(Your instructions): For every item, convert the darktable history lines into a numbered list, with blank lines omitted.

(Supplied material):
* Start *

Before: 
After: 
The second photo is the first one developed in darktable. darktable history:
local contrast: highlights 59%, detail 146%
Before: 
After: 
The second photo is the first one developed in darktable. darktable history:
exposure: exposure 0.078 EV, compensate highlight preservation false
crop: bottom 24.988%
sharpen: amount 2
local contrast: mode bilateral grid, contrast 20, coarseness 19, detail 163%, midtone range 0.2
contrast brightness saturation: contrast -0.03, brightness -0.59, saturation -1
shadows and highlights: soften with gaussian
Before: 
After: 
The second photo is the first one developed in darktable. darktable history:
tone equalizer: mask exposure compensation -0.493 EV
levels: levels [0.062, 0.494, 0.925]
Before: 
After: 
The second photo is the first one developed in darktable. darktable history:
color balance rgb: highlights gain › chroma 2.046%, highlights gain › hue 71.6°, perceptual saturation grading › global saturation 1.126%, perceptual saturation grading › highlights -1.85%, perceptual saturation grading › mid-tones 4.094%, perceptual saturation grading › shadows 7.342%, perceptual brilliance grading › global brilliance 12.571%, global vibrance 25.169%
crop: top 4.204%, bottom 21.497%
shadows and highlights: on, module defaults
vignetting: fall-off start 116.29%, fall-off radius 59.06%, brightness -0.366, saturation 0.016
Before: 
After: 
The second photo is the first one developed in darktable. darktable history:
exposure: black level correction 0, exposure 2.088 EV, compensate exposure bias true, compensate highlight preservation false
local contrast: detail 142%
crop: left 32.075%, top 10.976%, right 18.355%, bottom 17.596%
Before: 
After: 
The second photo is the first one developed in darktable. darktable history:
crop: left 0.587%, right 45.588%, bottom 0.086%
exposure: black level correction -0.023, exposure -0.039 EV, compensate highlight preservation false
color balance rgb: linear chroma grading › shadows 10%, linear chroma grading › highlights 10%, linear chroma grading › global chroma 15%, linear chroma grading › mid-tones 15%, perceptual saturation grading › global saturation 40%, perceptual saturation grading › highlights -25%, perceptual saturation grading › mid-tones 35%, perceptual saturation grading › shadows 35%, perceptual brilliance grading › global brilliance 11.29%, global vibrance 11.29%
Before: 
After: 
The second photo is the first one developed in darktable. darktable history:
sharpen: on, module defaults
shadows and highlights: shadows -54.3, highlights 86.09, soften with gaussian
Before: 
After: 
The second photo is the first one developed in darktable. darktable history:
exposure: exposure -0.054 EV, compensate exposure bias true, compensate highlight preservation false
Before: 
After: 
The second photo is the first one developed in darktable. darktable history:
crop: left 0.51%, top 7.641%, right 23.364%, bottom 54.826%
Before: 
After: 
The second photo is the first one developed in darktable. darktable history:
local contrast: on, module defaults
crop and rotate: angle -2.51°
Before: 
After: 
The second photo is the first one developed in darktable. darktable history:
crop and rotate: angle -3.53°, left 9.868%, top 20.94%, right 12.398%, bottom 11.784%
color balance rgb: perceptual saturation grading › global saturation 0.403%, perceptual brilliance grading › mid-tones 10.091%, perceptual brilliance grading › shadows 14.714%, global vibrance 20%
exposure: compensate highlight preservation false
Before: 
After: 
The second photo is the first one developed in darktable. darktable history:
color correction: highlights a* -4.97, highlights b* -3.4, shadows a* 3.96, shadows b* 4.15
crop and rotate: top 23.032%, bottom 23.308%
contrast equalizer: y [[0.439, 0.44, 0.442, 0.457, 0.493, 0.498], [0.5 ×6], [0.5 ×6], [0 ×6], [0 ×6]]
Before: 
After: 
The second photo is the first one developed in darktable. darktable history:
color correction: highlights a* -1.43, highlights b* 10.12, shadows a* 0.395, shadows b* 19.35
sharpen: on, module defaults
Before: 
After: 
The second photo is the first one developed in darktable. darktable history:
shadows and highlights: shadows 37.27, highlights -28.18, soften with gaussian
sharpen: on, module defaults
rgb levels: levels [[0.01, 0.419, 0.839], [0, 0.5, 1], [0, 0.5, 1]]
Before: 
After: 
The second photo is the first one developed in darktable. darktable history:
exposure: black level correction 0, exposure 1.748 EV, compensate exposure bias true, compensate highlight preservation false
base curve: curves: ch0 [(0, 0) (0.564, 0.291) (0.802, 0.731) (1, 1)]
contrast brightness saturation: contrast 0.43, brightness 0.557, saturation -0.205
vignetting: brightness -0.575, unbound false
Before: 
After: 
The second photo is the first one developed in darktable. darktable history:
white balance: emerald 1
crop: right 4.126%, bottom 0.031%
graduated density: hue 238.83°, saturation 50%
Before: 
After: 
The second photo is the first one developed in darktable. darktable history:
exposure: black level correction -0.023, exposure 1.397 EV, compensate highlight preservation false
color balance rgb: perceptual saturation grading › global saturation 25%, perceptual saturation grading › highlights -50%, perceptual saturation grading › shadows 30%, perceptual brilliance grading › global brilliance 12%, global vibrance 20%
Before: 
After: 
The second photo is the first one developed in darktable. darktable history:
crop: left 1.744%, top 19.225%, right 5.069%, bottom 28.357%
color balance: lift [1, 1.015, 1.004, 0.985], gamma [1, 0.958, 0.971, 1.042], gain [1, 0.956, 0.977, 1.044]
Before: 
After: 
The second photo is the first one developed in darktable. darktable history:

* End *

(Complete output):
1. Before: 
2. After: 
3. The second photo is the first one developed in darktable. darktable history:
4. local contrast: highlights 59%, detail 146%
5. Before: 
6. After: 
7. The second photo is the first one developed in darktable. darktable history:
8. exposure: exposure 0.078 EV, compensate highlight preservation false
9. crop: bottom 24.988%
10. sharpen: amount 2
11. local contrast: mode bilateral grid, contrast 20, coarseness 19, detail 163%, midtone range 0.2
12. contrast brightness saturation: contrast -0.03, brightness -0.59, saturation -1
13. shadows and highlights: soften with gaussian
14. Before: 
15. After: 
16. The second photo is the first one developed in darktable. darktable history:
17. tone equalizer: mask exposure compensation -0.493 EV
18. levels: levels [0.062, 0.494, 0.925]
19. Before: 
20. After: 
21. The second photo is the first one developed in darktable. darktable history:
22. color balance rgb: highlights gain › chroma 2.046%, highlights gain › hue 71.6°, perceptual saturation grading › global saturation 1.126%, perceptual saturation grading › highlights -1.85%, perceptual saturation grading › mid-tones 4.094%, perceptual saturation grading › shadows 7.342%, perceptual brilliance grading › global brilliance 12.571%, global vibrance 25.169%
23. crop: top 4.204%, bottom 21.497%
24. shadows and highlights: on, module defaults
25. vignetting: fall-off start 116.29%, fall-off radius 59.06%, brightness -0.366, saturation 0.016
26. Before: 
27. After: 
28. The second photo is the first one developed in darktable. darktable history:
29. exposure: black level correction 0, exposure 2.088 EV, compensate exposure bias true, compensate highlight preservation false
30. local contrast: detail 142%
31. crop: left 32.075%, top 10.976%, right 18.355%, bottom 17.596%
32. Before: 
33. After: 
34. The second photo is the first one developed in darktable. darktable history:
35. crop: left 0.587%, right 45.588%, bottom 0.086%
36. exposure: black level correction -0.023, exposure -0.039 EV, compensate highlight preservation false
37. color balance rgb: linear chroma grading › shadows 10%, linear chroma grading › highlights 10%, linear chroma grading › global chroma 15%, linear chroma grading › mid-tones 15%, perceptual saturation grading › global saturation 40%, perceptual saturation grading › highlights -25%, perceptual saturation grading › mid-tones 35%, perceptual saturation grading › shadows 35%, perceptual brilliance grading › global brilliance 11.29%, global vibrance 11.29%
38. Before: 
39. After: 
40. The second photo is the first one developed in darktable. darktable history:
41. sharpen: on, module defaults
42. shadows and highlights: shadows -54.3, highlights 86.09, soften with gaussian
43. Before: 
44. After: 
45. The second photo is the first one developed in darktable. darktable history:
46. exposure: exposure -0.054 EV, compensate exposure bias true, compensate highlight preservation false
47. Before: 
48. After: 
49. The second photo is the first one developed in darktable. darktable history:
50. crop: left 0.51%, top 7.641%, right 23.364%, bottom 54.826%
51. Before: 
52. After: 
53. The second photo is the first one developed in darktable. darktable history:
54. local contrast: on, module defaults
55. crop and rotate: angle -2.51°
56. Before: 
57. After: 
58. The second photo is the first one developed in darktable. darktable history:
59. crop and rotate: angle -3.53°, left 9.868%, top 20.94%, right 12.398%, bottom 11.784%
60. color balance rgb: perceptual saturation grading › global saturation 0.403%, perceptual brilliance grading › mid-tones 10.091%, perceptual brilliance grading › shadows 14.714%, global vibrance 20%
61. exposure: compensate highlight preservation false
62. Before: 
63. After: 
64. The second photo is the first one developed in darktable. darktable history:
65. color correction: highlights a* -4.97, highlights b* -3.4, shadows a* 3.96, shadows b* 4.15
66. crop and rotate: top 23.032%, bottom 23.308%
67. contrast equalizer: y [[0.439, 0.44, 0.442, 0.457, 0.493, 0.498], [0.5 ×6], [0.5 ×6], [0 ×6], [0 ×6]]
68. Before: 
69. After: 
70. The second photo is the first one developed in darktable. darktable history:
71. color correction: highlights a* -1.43, highlights b* 10.12, shadows a* 0.395, shadows b* 19.35
72. sharpen: on, module defaults
73. Before: 
74. After: 
75. The second photo is the first one developed in darktable. darktable history:
76. shadows and highlights: shadows 37.27, highlights -28.18, soften with gaussian
77. sharpen: on, module defaults
78. rgb levels: levels [[0.01, 0.419, 0.839], [0, 0.5, 1], [0, 0.5, 1]]
79. Before: 
80. After: 
81. The second photo is the first one developed in darktable. darktable history:
82. exposure: black level correction 0, exposure 1.748 EV, compensate exposure bias true, compensate highlight preservation false
83. base curve: curves: ch0 [(0, 0) (0.564, 0.291) (0.802, 0.731) (1, 1)]
84. contrast brightness saturation: contrast 0.43, brightness 0.557, saturation -0.205
85. vignetting: brightness -0.575, unbound false
86. Before: 
87. After: 
88. The second photo is the first one developed in darktable. darktable history:
89. white balance: emerald 1
90. crop: right 4.126%, bottom 0.031%
91. graduated density: hue 238.83°, saturation 50%
92. Before: 
93. After: 
94. The second photo is the first one developed in darktable. darktable history:
95. exposure: black level correction -0.023, exposure 1.397 EV, compensate highlight preservation false
96. color balance rgb: perceptual saturation grading › global saturation 25%, perceptual saturation grading › highlights -50%, perceptual saturation grading › shadows 30%, perceptual brilliance grading › global brilliance 12%, global vibrance 20%
97. Before: 
98. After: 
99. The second photo is the first one developed in darktable. darktable history:
100. crop: left 1.744%, top 19.225%, right 5.069%, bottom 28.357%
101. color balance: lift [1, 1.015, 1.004, 0.985], gamma [1, 0.958, 0.971, 1.042], gain [1, 0.956, 0.977, 1.044]
102. Before: 
103. After: 
104. The second photo is the first one developed in darktable. darktable history:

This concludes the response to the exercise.